Speaking of ice skating, both Nicolas and Irina had “Bob Mackie on Ice” moments this week. Irina’s dress was, as always, very well-constructed, but the beading and the length anchored it firmly in that Ice Capades tradition. It was a real double axel. Other than some harsh criticism of the other designers, Irina herself was conspicuously absent this week when it was time for critique. We saw no footage of her conversations with Tim, and she was immediately dispatched to the back room after the runway show, apparently being automatically “qualified to move on to the next round.” Nicolas, on the other hand, created yet another white dress, and true to Tim Gunn’s fears, it does seem that his aesthetic is permanently frozen on the “Ice Queen” setting. This man is absolutely headed for the chopping block if he doesn’t whip out some sportswear by the time Michael Kors comes back.
Althea presented a textbook Bob Mackie dress, covered in sequins, with a long train. She also decided to include a curious bolero made of what seemed to be black Muppet pelts. Apparently, this is what happens when one has the misfortune of missing the “rainbow connection. (See photo.) ” Carol Hannah Whitfield wins this one, and appropriately so, because she provides a significant variety of visual textures for the eye, even though Nina is right again: We’ve also seen this Bob Mackie design before, on “The Carol Burnett Show.” Logan has learned that he does best when he channels his “animal magnetism,” and survives. Although underwhelming on the Bob Mackie Glamour Scale, his dress at least exhibits a new side of his design aesthetic and is, thankfully, not another pair of ambitious pants. Christopher, on the other hand, decides to “go sexy” after speaking with Tim Gunn, and ends up shooting himself in the foot, employing some unfortunate, oversized buttons, and doubling up on an outfit that Christina Aguilera has already worn.

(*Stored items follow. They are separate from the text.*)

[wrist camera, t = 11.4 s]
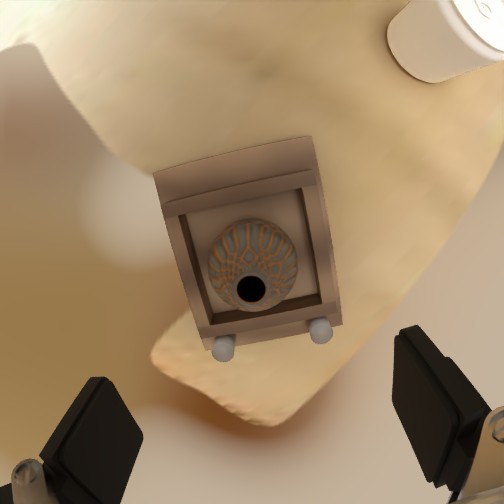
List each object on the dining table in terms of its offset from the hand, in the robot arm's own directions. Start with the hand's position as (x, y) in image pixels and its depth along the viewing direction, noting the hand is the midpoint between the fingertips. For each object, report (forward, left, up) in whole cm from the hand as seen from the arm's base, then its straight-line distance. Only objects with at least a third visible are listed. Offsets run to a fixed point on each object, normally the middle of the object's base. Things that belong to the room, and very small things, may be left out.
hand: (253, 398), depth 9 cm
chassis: (+1, -1, -20) cm, 20 cm away
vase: (+1, -1, -19) cm, 19 cm away
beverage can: (-16, +20, -21) cm, 33 cm away
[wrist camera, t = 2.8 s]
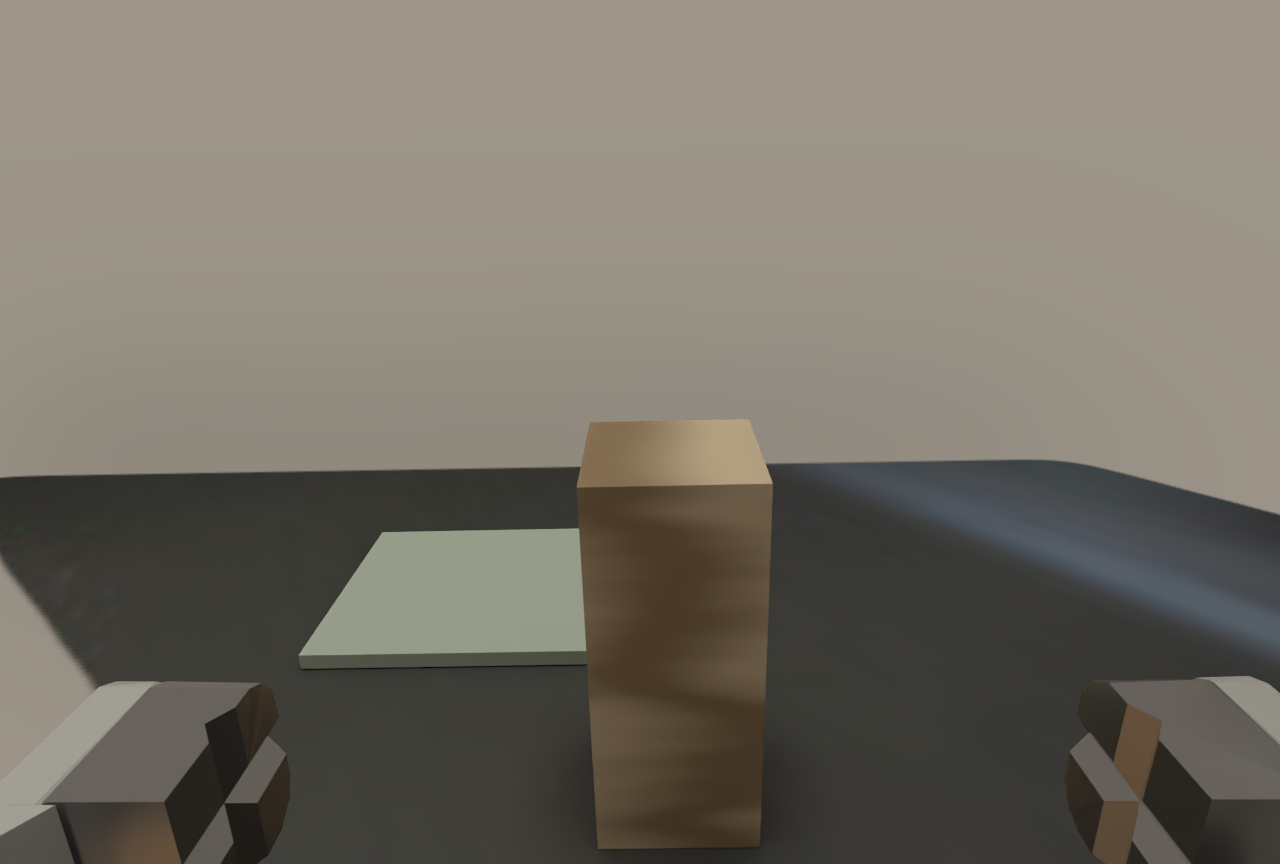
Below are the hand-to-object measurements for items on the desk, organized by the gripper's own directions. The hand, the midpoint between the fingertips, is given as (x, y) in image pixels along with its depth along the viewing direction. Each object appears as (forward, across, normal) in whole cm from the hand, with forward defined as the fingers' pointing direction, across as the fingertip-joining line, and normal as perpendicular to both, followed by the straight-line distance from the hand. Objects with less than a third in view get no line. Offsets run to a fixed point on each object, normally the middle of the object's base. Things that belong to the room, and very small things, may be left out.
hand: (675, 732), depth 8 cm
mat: (+24, +6, +13) cm, 27 cm away
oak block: (+12, 0, +13) cm, 18 cm away
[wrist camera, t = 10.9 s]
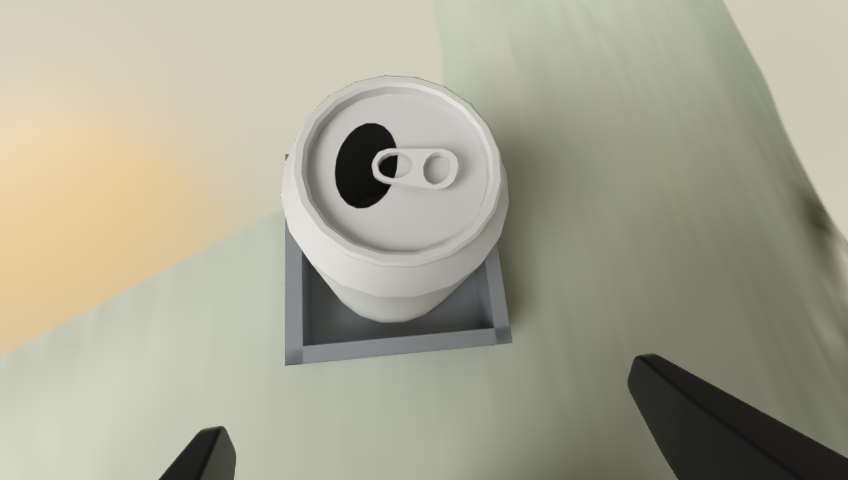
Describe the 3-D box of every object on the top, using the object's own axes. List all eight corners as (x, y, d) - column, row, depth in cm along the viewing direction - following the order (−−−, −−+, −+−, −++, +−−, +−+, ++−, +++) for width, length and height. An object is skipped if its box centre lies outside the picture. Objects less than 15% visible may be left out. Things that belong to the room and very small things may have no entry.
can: (342, 189, 24) (301, 32, 12) (463, 211, 24) (534, 77, 12) (313, 313, 21) (230, 262, 10) (447, 334, 22) (517, 310, 10)
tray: (495, 344, 22) (512, 342, 19) (298, 364, 21) (285, 365, 18) (471, 170, 25) (482, 146, 23) (297, 178, 24) (285, 154, 21)
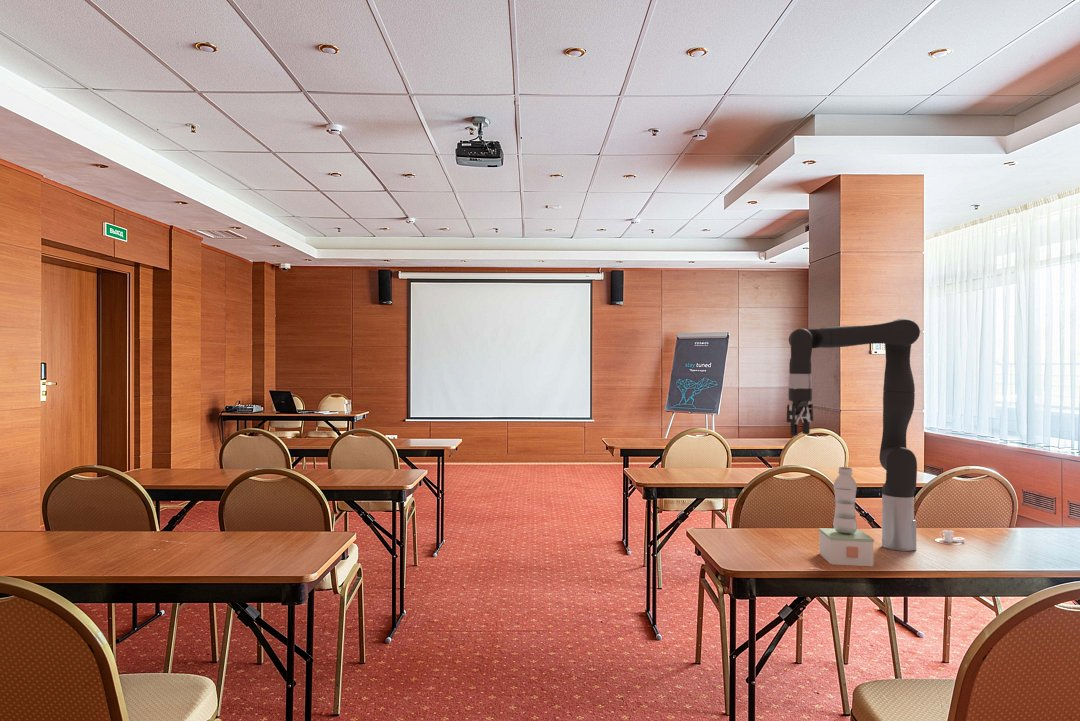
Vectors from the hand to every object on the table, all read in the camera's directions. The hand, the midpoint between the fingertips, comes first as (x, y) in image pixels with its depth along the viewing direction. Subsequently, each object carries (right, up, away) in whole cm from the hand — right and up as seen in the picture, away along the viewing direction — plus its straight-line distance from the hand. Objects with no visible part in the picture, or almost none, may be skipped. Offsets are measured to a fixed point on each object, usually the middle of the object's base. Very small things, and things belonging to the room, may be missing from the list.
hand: (800, 434), depth 228 cm
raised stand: (+5, -36, -23) cm, 43 cm away
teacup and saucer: (+52, -37, -3) cm, 64 cm away
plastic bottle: (+5, -28, -23) cm, 37 cm away
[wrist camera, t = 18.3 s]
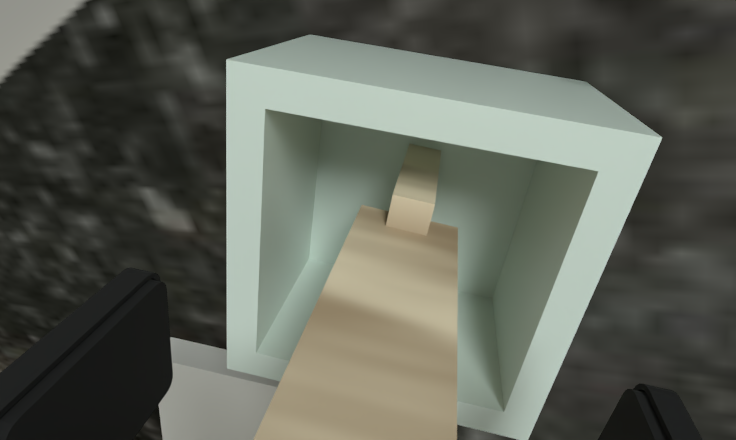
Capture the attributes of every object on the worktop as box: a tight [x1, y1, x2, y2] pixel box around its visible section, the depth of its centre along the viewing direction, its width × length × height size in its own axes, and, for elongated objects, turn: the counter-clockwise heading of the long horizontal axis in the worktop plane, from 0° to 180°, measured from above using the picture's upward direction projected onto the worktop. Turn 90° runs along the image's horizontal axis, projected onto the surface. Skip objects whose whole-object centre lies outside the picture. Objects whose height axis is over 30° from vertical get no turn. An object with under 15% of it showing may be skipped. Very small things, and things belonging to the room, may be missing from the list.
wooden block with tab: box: [253, 144, 458, 440], centre depth 12 cm, size 5×3×14 cm, turn 170°
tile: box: [159, 337, 280, 440], centre depth 26 cm, size 8×2×10 cm
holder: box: [226, 35, 662, 440], centre depth 16 cm, size 10×10×7 cm
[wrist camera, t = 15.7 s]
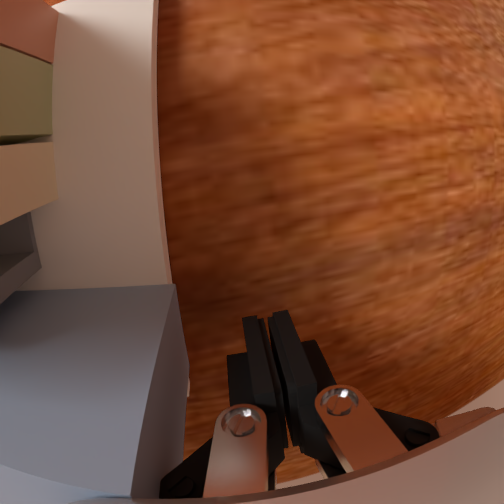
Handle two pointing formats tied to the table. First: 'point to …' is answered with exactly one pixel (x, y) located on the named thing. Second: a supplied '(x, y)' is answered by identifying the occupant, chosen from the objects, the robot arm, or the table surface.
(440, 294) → the table surface
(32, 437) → the grey block
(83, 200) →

Finally, it’s Shirin who gets voted off, and this dress is a severe disappointment. Tim accurately describes it as “student work,” but unfortunately, he doesn’t explain exactly what that means. One of the biggest student designer transgressions is over-designing. Typically, students are so excited to finally be creating the gowns of their dreams that they tend to put everything, including the kitchen sink, into their dresses. This frequently results in gowns with at least two, if not more, focal points. And that’s what happens to Shirin. In this design, we see the neckline of the dress fighting with the skirt of the dress for our attention. The skirt wins out, but it’s a hollow victory. By the time it captures our eyes, they are drawn to the flounces with frayed edges that immediately transport us back to the realm of the amateur. I lament that Shirin Askari has to leave us for this, because even though Irina hates her guts, I think she is a talented little designer. And furthermore, every great designer should be allowed a mistake or two, because if they are great, they probably have better ideas waiting in the wings. Even a legend like Bob Mackie has a misfire every now and then.
This week, we got an example of why "Project Runway" is such amazing television when it succeeds. When this happens, we are reminded of the incredible value of creativity in our society, and also the fact that fashion is not just a commercial and aesthetic construct of class division, but rather a transformative practical art. And why am I so agog this week? Because Gordana Gehlhausen’s talent (see Gordana's design in Rate the Runway) has finally been recognized and rewarded for excellence. But more on that later. This week we had a truly inventive challenge:
"Take the wedding dresses of these women who have recently been divorced, and transform them into something that celebrates the next season of their lives."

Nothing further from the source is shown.